C君とジムビ−ム
C君には、彼女が居ません。
決して悪い人ではないし、見た目もそんなに変と言うわけではありません。
仕事も公務員という立派な職業です。
彼女ができない原因は、女の子との接し方に慣れていない点にあるようです。
一人で飲んでいて、近くに女性が座ったりすると、すごく意識するくせに、
俺は女なんかに興味がないよ・・という風をよそおおうとするのです。
知り合いとして、親しくなった女の子の中に、気に入った子がいても、
ぞんざいな口をきいて、硬派ぶります。
丁度、小学校の男の子が、好きな女の子に意地悪したりするのに似ています。
本当は好きなくせに、わざと「おまえ」とか「馬鹿じゃねえの?」とか言うような言葉を発します。

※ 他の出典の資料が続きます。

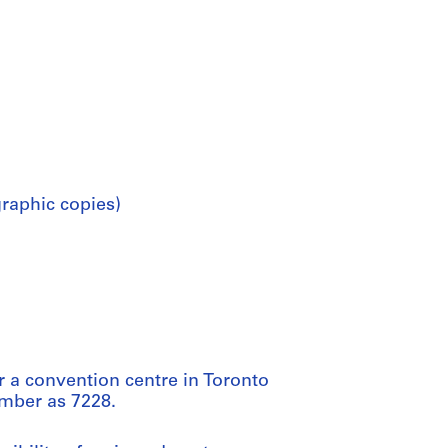
raphic copies)
or a convention centre in Toronto
umber as 7228.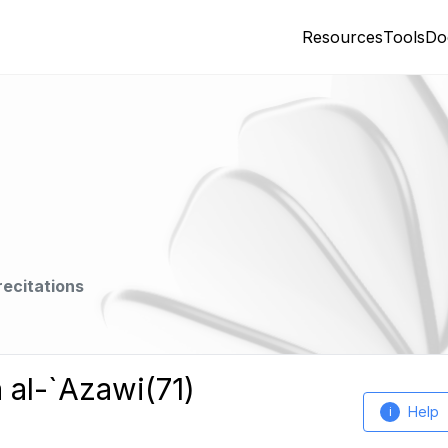
Resources
Tools
Do
recitations
 al-`Azawi(71)
Help
i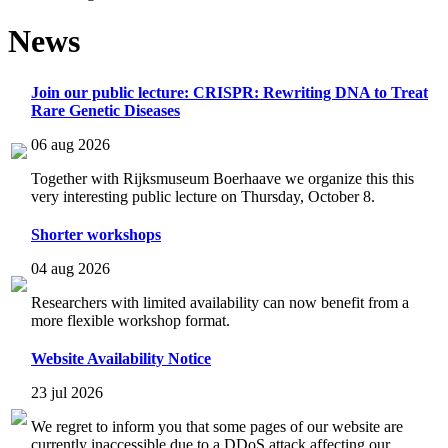
News
Join our public lecture: CRISPR: Rewriting DNA to Treat
Rare Genetic Diseases
06 aug 2026
Together with Rijksmuseum Boerhaave we organize this this
very interesting public lecture on Thursday, October 8.
Shorter workshops
04 aug 2026
Researchers with limited availability can now benefit from a
more flexible workshop format.
Website Availability Notice
23 jul 2026
We regret to inform you that some pages of our website are
currently inaccessible due to a DDoS attack affecting our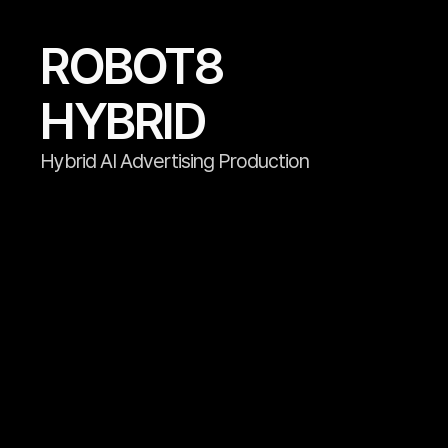
ROBOT8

そういう点で子供なのでしょう、やさしい言葉をかけるなどということができません。
いい年をしてイキがってるようにしか見えません。
でも、女の子と付き合いたいのは、すごく良く分かるのです。
そのC君が、ある日とあるバーへ来て、ジムビームというお酒をキープしました。
店の人は、いつもジャックダニエルズの黒しか飲まないC君が?と不審に思い、
たずねてみると、来週、職場の女の子とデートをするそうで、
その女の子がジムビームが好きだと言ったらしく、
そのために前もってキープをしておいてあげるのだそうです。
硬派ぶる人にありがちな こだわり とか言うやつで、ジャック一筋と言う顔をしてきたC君が、
違うお酒をキープするなんて、よほど来週のデートにかけているのでしょう。
「それじゃ、来週の火曜日!」と、意気揚々と出ていくC君をの背中を
店の人は優しく見送ったのでした。
さて火曜日 C君がやって来ました。
ところが、その後から誰も入ってきません。
「あれ、一人?」店の人が聞くと、約束していた女の子は急用で
来る事ができなくなったのだそうです。
一週間も前からセッティングしていたC君の努力は水泡に帰しました。
店の人は、好きでもないお酒を一人で飲むC君に少なからぬ同情を寄せると共に、
心の中で「もうちょっと女の子の扱い方を考えた方が良いんじゃない?」と、
聞こえない忠告をしたのでした。
ちなみにそのジムビームは最後の一滴がなくなるまで
C君以外の人に飲まれる事はありませんでした。